Whether you live in an area with abundant fresh water or drought conditions, every drop of fresh water is precious, and should never be squandered. By following these conservation tips, you can water responsibly and maintain a healthy lawn and garden.
Start by collecting rainwater. Placing a rain barrel underneath your downspout is a great way to save water for drier periods. A fine mesh screen will keep mosquitoes from laying eggs in the barrel. Another alternative is to attach a hose connection to your downspout to disperse rainfall as it happens. This works especially well for watering plants close to the house that may not be getting the benefit of the rainfall.
Don’t hose down your walks or driveway. Ever. If they need to be cleaned, sweep them with a stiff brush and let nature take care of the rest.
Add compost or coir (coconut dust) to soil to improve its ability to retain moisture. Coir holds moisture well, wets easily, drains well, and decomposes more slowly than peat moss. Even better, coir is a renewable resource, while peat moss takes hundreds of years to form.
Regardless of climate, a layer of mulch will help to keep your garden moist, with the added benefit of providing a barrier to weeds. There are many mulch materials available, with shredded bark currently being the most popular. Ensure your layer is at least 2 inches deep to retain water at the soil level.
When watering your lawn or garden, be sure to water early in the day, when the sun is lower and temperatures are cooler in order to minimize evaporation. Try not to water in the evenings, as damp foliage increases the chance of fungal disease in the plant. Be sure to provide more water for plants that are young or newly-planted. Older trees and shrubs with larger root systems are better able to withstand drier conditions. Lawns require about an inch of water a week. A rain gauge will give you a good idea of when to water. Be sure to water close to the ground. Drip or soaker hoses enable more water to reach the soil and less water to evaporate than sprinklers do. Don’t overwater your lawn or garden, as overwatering can cause a number of problems for your plants, including fungal diseases.

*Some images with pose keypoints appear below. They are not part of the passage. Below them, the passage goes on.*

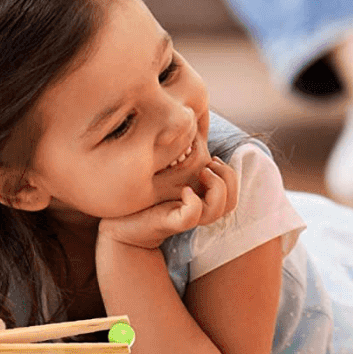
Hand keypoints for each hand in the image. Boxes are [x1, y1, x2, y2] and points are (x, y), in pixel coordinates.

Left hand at [97, 157, 239, 250]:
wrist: (119, 224)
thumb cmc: (140, 195)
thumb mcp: (163, 173)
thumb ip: (179, 159)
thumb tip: (188, 129)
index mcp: (200, 199)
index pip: (232, 191)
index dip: (229, 173)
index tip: (212, 158)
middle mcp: (197, 209)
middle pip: (231, 201)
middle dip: (227, 178)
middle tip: (207, 166)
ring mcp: (185, 217)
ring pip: (219, 209)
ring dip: (216, 187)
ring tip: (200, 173)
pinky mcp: (171, 223)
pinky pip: (193, 215)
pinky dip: (193, 201)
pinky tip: (184, 190)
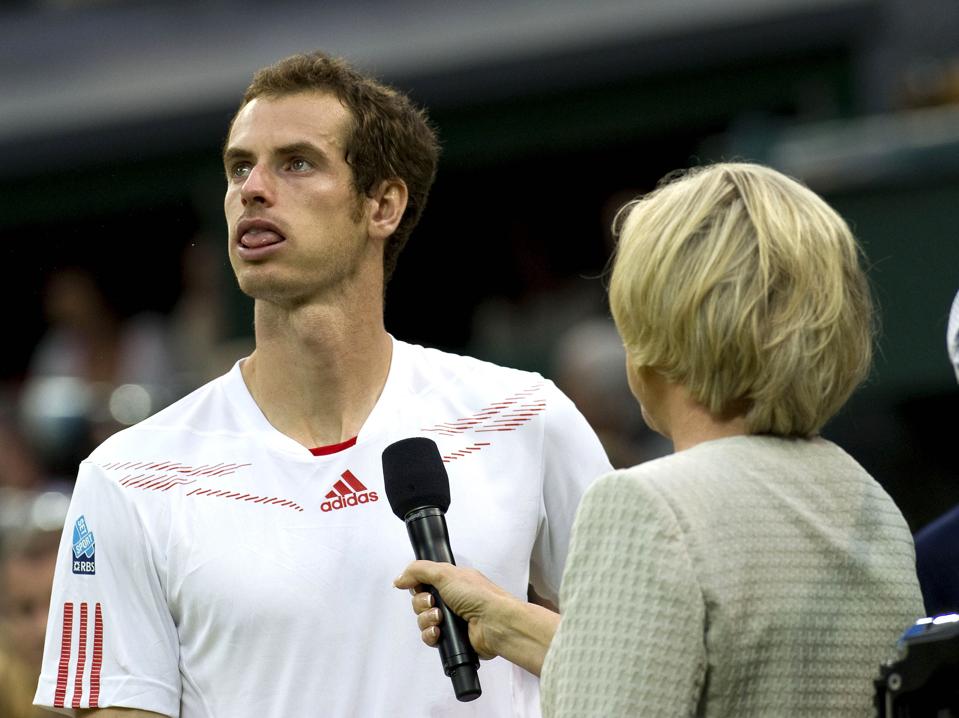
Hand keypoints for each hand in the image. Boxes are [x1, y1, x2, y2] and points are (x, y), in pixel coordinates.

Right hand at [394, 561, 516, 659]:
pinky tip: (439, 632)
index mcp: (452, 581)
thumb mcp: (445, 574)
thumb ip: (419, 571)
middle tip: (434, 603)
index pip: (423, 583)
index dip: (418, 586)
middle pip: (420, 602)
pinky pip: (429, 637)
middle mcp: (451, 599)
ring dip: (426, 620)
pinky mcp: (451, 638)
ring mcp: (451, 619)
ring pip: (422, 620)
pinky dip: (430, 635)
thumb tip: (400, 578)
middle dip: (422, 604)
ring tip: (439, 619)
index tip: (420, 587)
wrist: (494, 623)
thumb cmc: (479, 596)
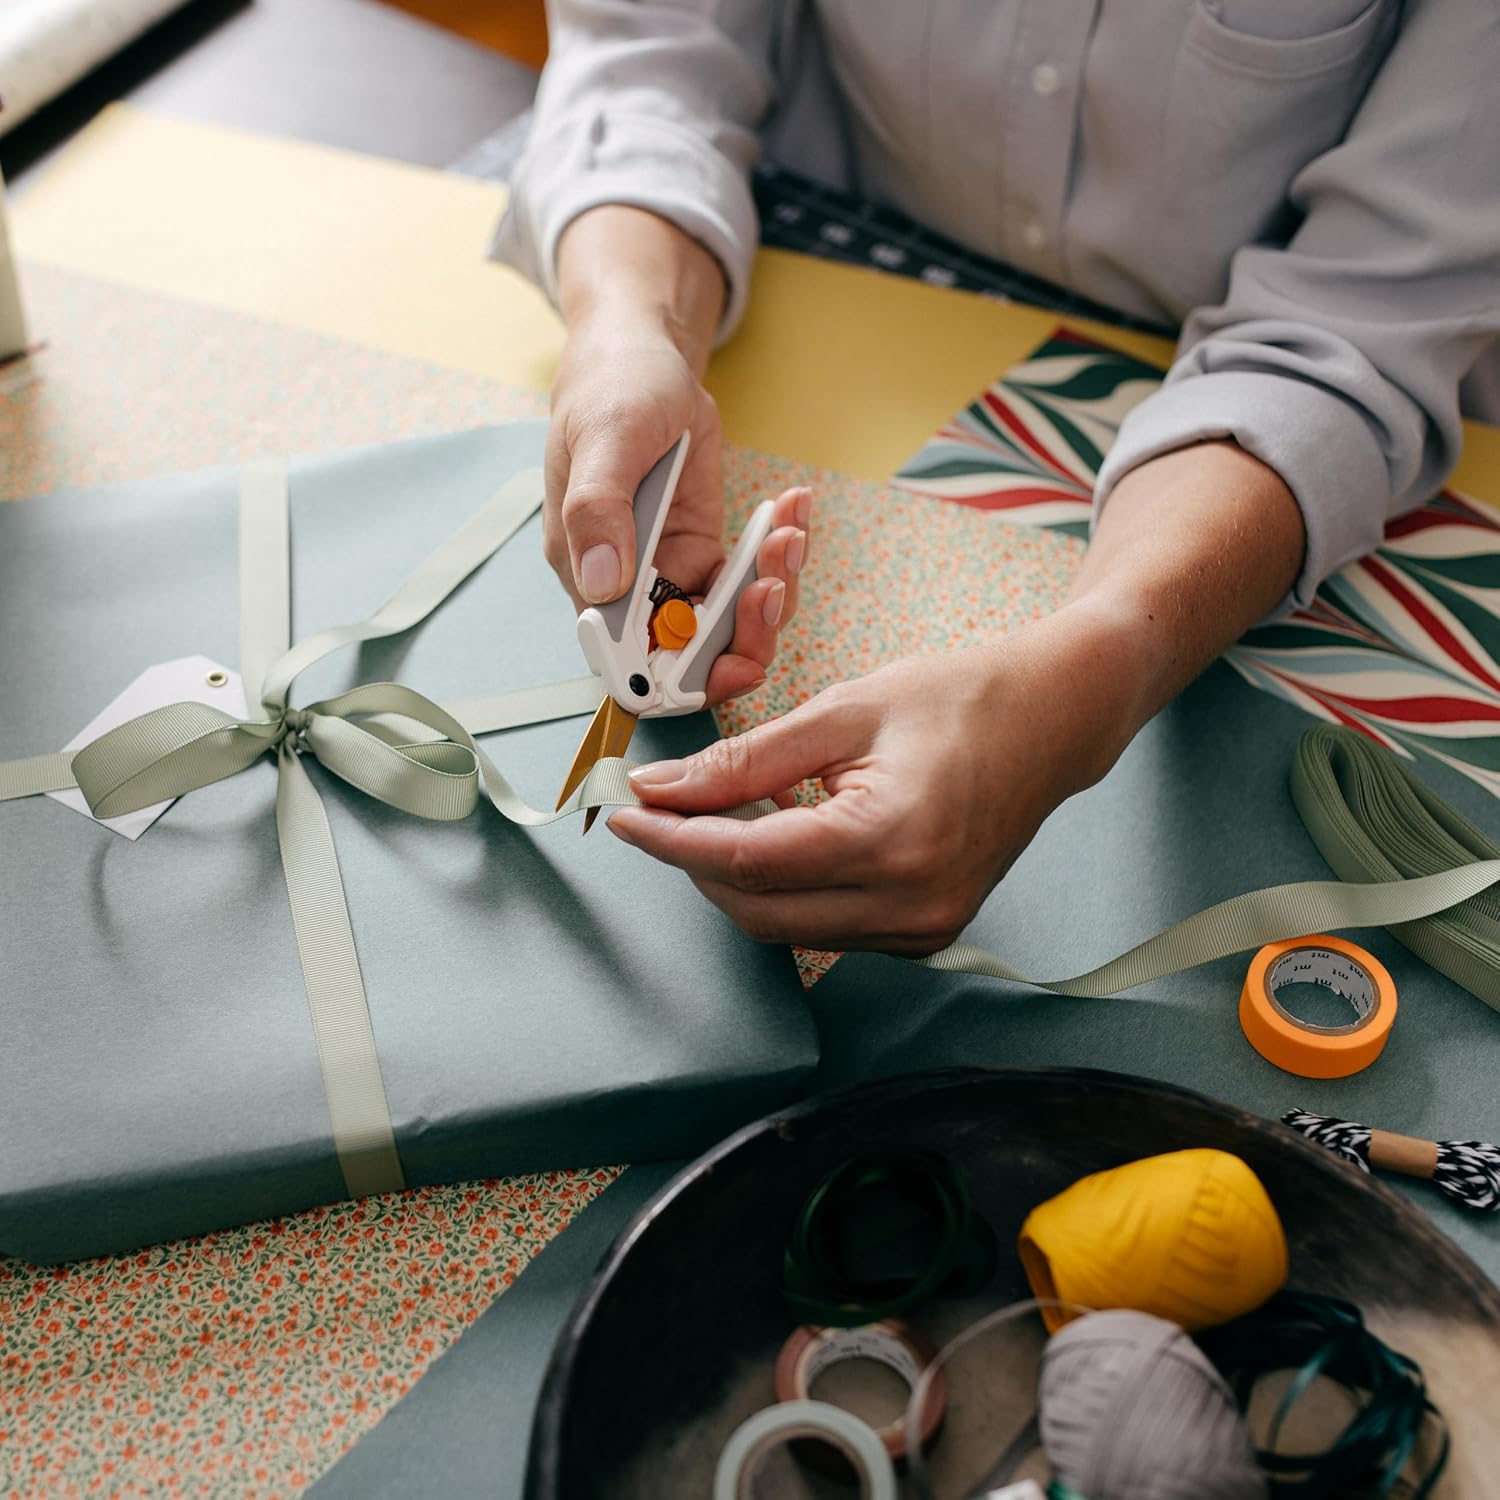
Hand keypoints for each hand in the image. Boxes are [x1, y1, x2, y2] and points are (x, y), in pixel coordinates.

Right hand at [545, 317, 809, 703]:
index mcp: (589, 576)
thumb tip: (602, 582)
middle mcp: (630, 588)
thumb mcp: (605, 439)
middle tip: (775, 588)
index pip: (628, 661)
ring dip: (771, 587)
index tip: (730, 664)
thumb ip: (599, 510)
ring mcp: (672, 573)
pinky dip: (780, 553)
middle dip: (743, 636)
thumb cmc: (612, 393)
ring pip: (730, 622)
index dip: (677, 679)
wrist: (643, 362)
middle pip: (689, 655)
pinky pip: (750, 578)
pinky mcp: (706, 552)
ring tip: (790, 532)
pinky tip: (794, 509)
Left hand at [606, 607, 1137, 953]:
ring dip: (738, 875)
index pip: (746, 861)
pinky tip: (779, 830)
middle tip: (660, 809)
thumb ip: (745, 759)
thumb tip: (664, 789)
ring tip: (725, 808)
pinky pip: (826, 924)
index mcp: (889, 841)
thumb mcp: (842, 710)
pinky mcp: (924, 932)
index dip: (672, 840)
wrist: (1054, 720)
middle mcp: (910, 905)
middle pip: (758, 908)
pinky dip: (786, 885)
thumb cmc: (960, 699)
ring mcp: (922, 929)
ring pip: (787, 924)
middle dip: (694, 861)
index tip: (624, 814)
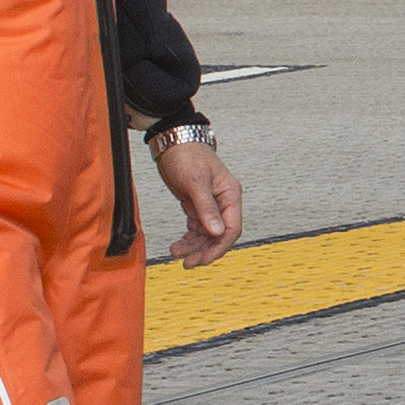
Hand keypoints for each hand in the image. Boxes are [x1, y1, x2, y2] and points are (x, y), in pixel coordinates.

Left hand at [152, 128, 245, 265]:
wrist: (172, 141)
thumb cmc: (187, 154)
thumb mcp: (195, 182)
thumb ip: (206, 208)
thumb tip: (217, 232)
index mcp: (230, 195)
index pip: (232, 228)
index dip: (219, 246)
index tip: (204, 258)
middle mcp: (223, 202)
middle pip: (219, 235)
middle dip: (205, 250)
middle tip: (189, 262)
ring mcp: (210, 205)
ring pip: (207, 235)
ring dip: (194, 247)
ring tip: (177, 253)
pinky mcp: (197, 205)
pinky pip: (196, 229)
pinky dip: (188, 239)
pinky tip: (178, 245)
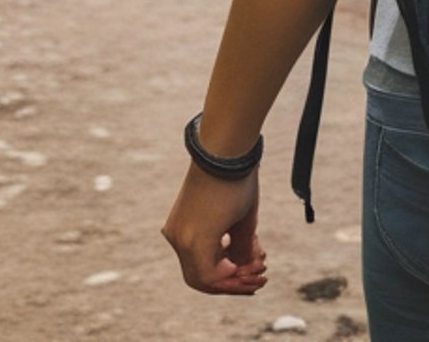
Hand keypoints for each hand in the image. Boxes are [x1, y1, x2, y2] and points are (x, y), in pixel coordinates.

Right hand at [162, 164, 266, 294]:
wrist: (221, 147)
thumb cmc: (238, 182)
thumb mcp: (246, 222)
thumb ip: (242, 252)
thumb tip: (239, 269)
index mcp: (195, 242)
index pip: (210, 280)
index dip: (233, 281)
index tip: (252, 271)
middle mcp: (178, 238)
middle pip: (200, 277)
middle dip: (228, 279)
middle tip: (254, 272)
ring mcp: (174, 228)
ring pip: (195, 263)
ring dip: (221, 265)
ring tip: (251, 255)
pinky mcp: (176, 219)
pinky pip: (191, 247)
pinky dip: (211, 251)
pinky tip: (231, 243)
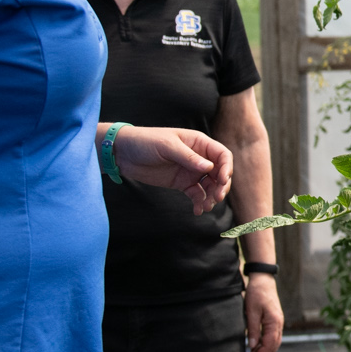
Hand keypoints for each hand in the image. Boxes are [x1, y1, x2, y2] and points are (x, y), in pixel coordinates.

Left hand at [110, 126, 232, 213]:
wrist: (124, 153)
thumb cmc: (146, 141)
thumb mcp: (167, 146)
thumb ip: (189, 157)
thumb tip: (209, 167)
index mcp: (199, 143)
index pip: (222, 155)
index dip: (226, 168)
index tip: (222, 180)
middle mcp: (198, 157)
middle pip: (219, 172)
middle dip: (221, 186)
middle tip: (217, 198)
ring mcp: (190, 171)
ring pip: (210, 185)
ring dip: (211, 196)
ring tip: (207, 206)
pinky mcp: (181, 183)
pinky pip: (196, 194)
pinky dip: (199, 202)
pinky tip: (198, 210)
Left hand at [244, 273, 284, 351]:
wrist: (263, 279)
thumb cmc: (257, 293)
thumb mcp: (251, 311)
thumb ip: (252, 329)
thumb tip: (252, 346)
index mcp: (275, 322)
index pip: (269, 346)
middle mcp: (279, 324)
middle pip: (273, 347)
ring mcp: (278, 323)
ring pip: (273, 344)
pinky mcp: (274, 321)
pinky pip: (271, 337)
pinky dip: (264, 345)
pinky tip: (254, 347)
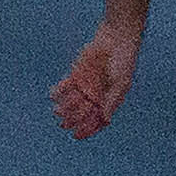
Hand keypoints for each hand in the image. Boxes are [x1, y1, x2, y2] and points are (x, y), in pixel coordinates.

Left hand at [49, 19, 140, 138]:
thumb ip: (111, 101)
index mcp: (108, 101)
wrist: (116, 40)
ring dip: (64, 108)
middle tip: (63, 124)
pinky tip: (52, 95)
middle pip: (82, 114)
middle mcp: (96, 96)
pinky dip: (59, 92)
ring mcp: (86, 85)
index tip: (76, 135)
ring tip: (57, 112)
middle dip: (72, 121)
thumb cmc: (123, 62)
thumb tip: (104, 120)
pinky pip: (66, 86)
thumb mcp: (121, 84)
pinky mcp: (77, 74)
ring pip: (72, 102)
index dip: (87, 130)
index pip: (96, 121)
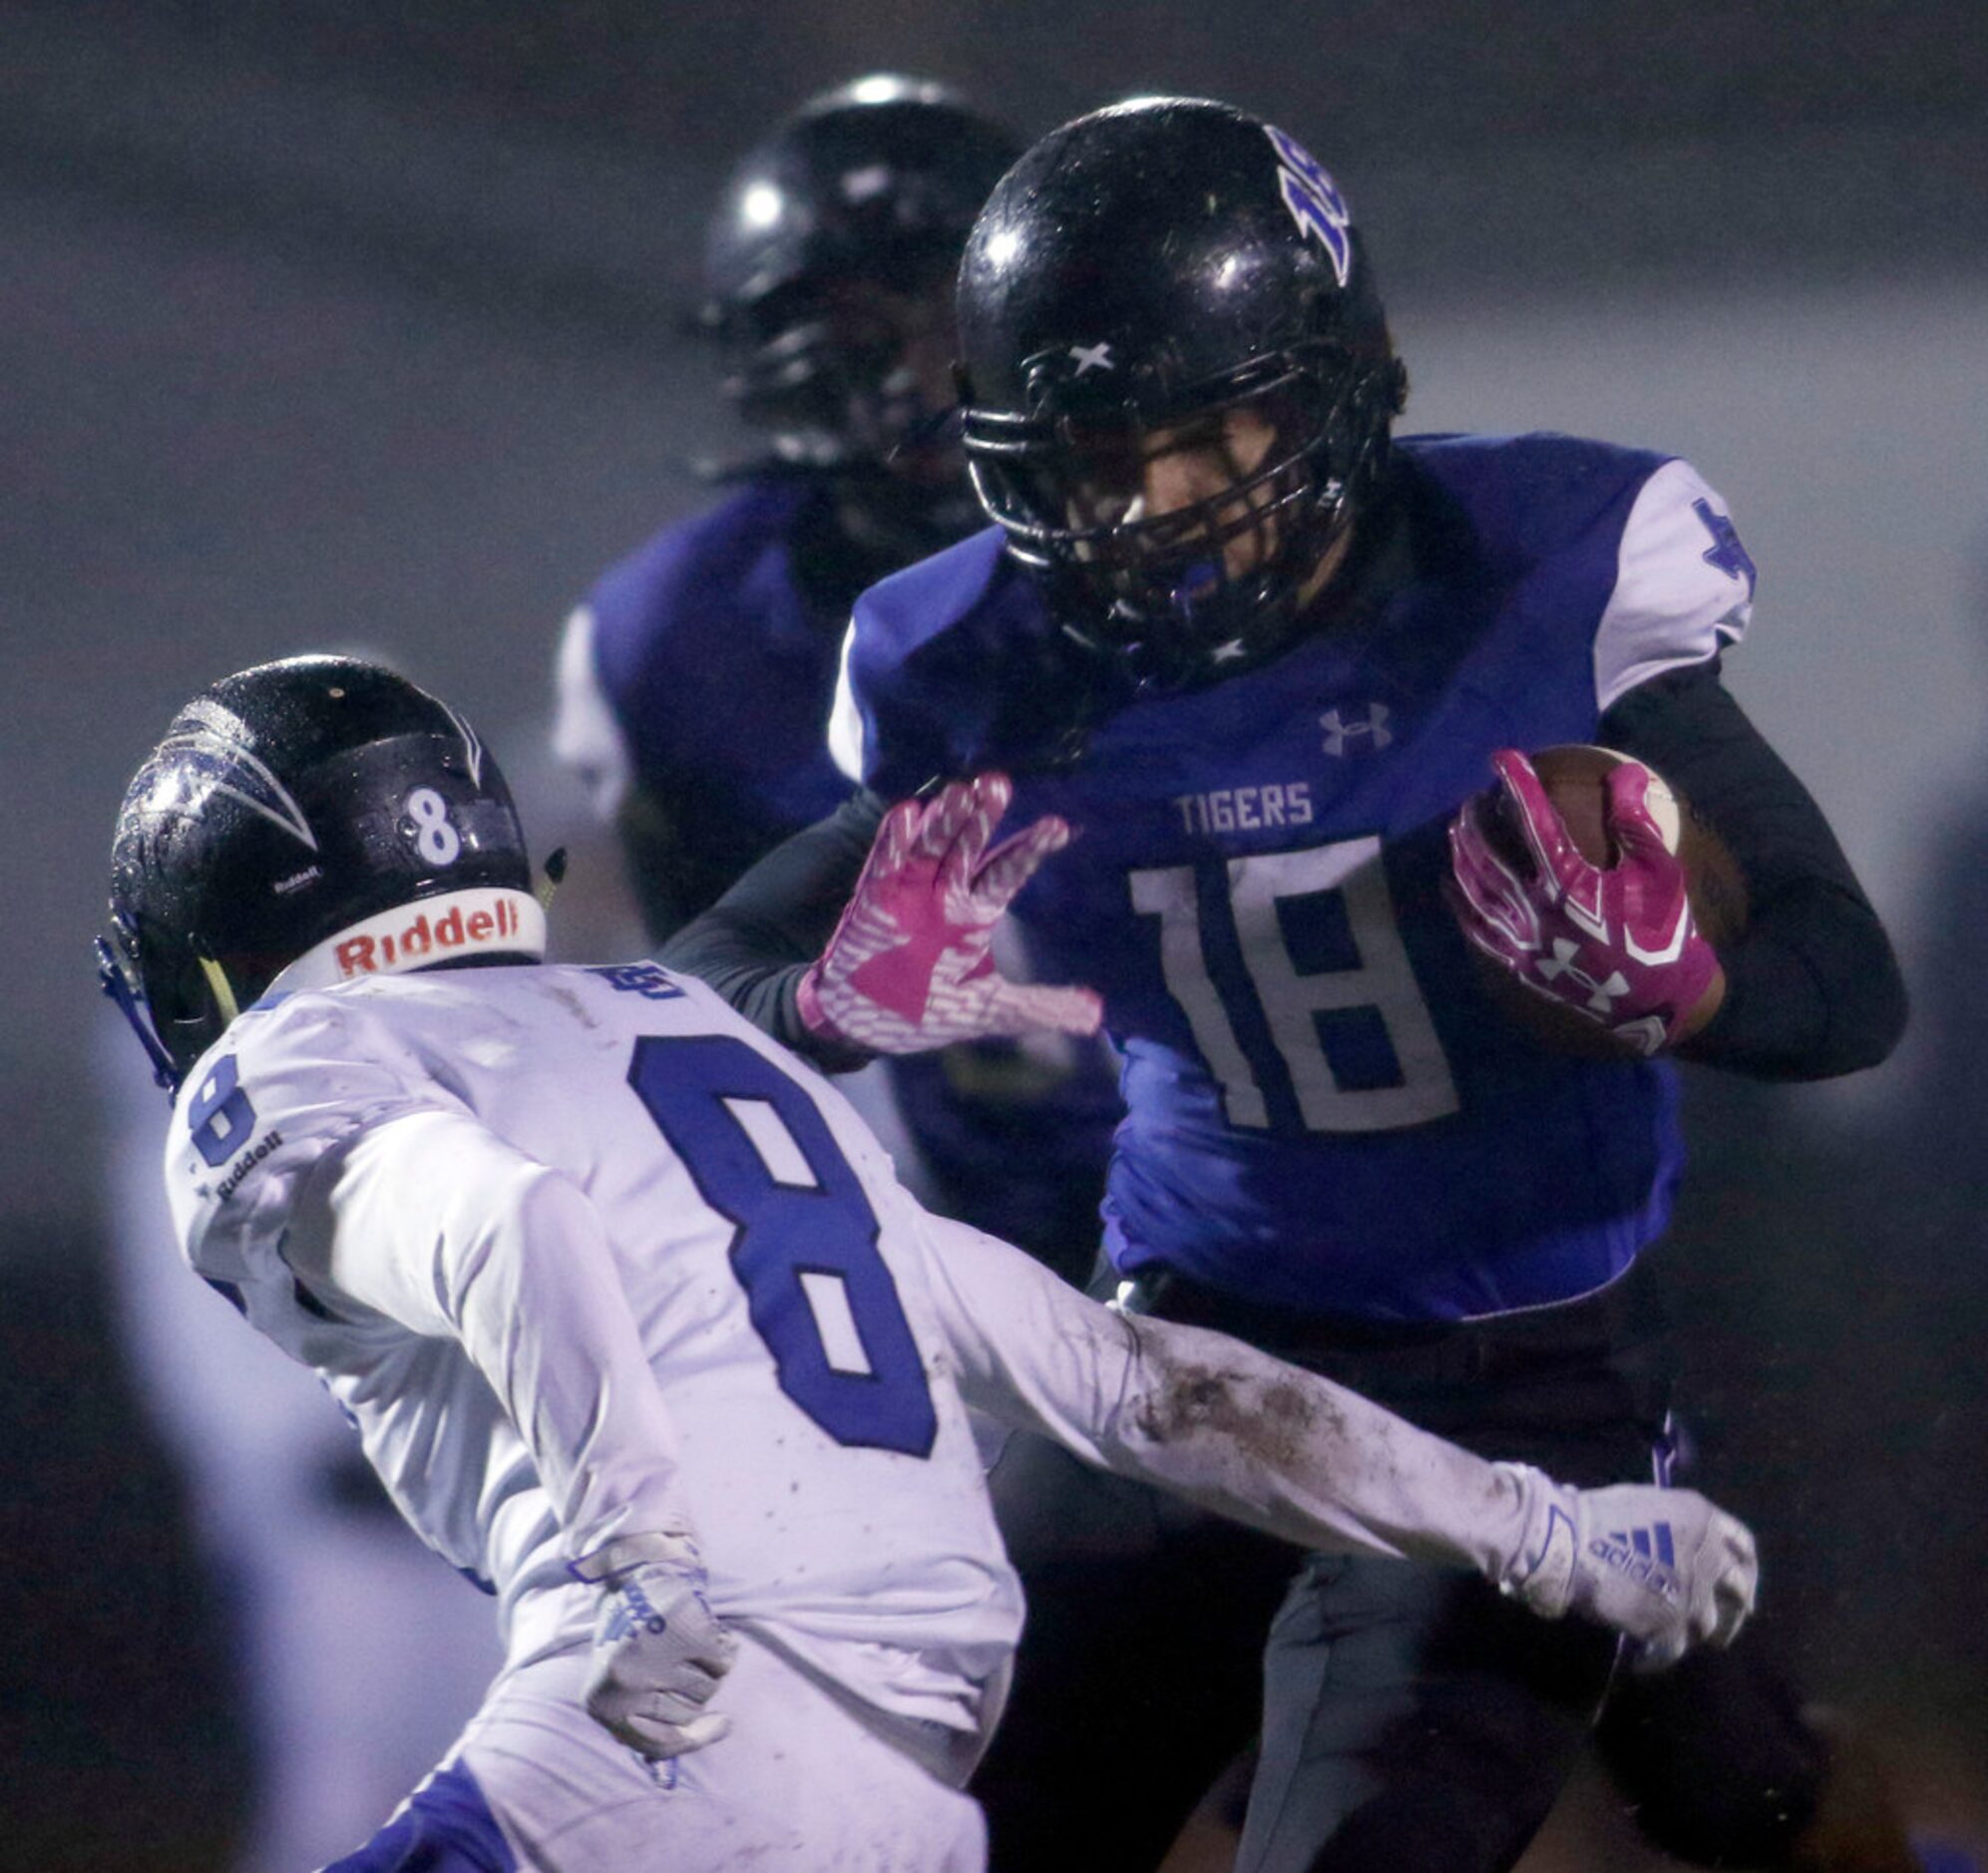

If watering with a hose, ensure there are no leaky connections. You’d be amazed at how much water is wasted from a worn out hose washer. Not only will a new washer prevent leaks, but it will help to increase water pressure.
Choose drought-tolerant plants, which will thrive in dry soil, or, better yet, choose native plants, which are ideally suited to your soil and weather conditions. Naturescaping (also known as GreenScaping or Beneficial Landscaping) reduces water, energy, and chemical usage in the garden while attracting native species of birds and insects.
With any – or all – of the conservation methods provided, your garden should thrive without causing you any guilt.